Monday, November 19, 2007

the realm of fantasy

a bunch of bloggers have posted about abu aardvark's report of steven biddle's recent talk at george washington university. biddle is one of general petraeus' military strategists. as the aardvark reports:
Overall, he presented a rosier portrait than I would have, based on his recent ten day visit to Iraq, but he's a serious guy so I take him seriously - though I noticed that he concentrated almost exclusively on the local level progress and hardly mentioned Maliki or the national political level at all. Without getting in to his arguments or my reservations, I just wanted to lay out Biddle's best case scenario as he presented it: if everything goes right and if the US continues to "hit the lottery" with the spread of local ceasefires and none of a dozen different spoilers happens, then a patchwork of local ceasefires between heavily armed, mistrustful communities could possibly hold if and only if the US keeps 80,000-100,000 troops in Iraq for the next twenty to thirty years. And that's the best case scenario of one of the current strategy's smartest supporters.
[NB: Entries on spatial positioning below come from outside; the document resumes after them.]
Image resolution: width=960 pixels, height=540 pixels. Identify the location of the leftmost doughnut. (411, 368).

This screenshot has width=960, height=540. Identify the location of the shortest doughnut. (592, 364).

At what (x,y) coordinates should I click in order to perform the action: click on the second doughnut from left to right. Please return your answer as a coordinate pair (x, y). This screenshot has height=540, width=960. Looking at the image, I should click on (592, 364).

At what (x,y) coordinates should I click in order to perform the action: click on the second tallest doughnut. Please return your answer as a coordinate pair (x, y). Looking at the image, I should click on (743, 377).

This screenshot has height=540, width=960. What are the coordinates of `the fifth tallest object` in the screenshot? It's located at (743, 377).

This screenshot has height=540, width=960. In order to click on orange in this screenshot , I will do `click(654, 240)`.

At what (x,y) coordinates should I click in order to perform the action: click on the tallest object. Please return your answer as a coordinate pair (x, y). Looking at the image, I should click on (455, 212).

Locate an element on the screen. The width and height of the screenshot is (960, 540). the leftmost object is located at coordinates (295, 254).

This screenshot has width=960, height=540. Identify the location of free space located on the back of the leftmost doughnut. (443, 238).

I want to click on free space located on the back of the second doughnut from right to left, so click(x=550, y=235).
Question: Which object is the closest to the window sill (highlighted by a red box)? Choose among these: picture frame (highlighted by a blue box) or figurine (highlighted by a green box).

Man.
it's become pretty clear that the purpose of the american military presence in iraq is having an american military presence in iraq. there doesn't seem to be any consistent goal other than that any more. which is why these days there's so much talk about staying and less talk about what staying is supposed to accomplish. staying is the accomplishment; it's the end, not the means.

i also think that a twenty to thirty year presence in iraq is simply not realistic. at least you have to be completely blind to political reality if you believe that u.s. troops will be there that long. i not enough of an optimist to believe the troops will come home anytime soon, but the bottom line is that the war in iraq is extremely unpopular with the american people and it's unlikely to change so long as u.s. forces are still there. while these basic facts have not completely sunk in with the folks in washington, the american people will continue to punish their pro-war representatives at the polls until they get the message. it looks like the message wasn't heard in 2006, so there will be another beating in 2008. if they don't get the message then, expect another beating in 2010. and so on.

making plans about iraq that assume a 20+ year commitment is simply deluding themselves. the shrinking band of iraq war supporters can stretch things out, indeed they already have, but ultimately their position is untenable.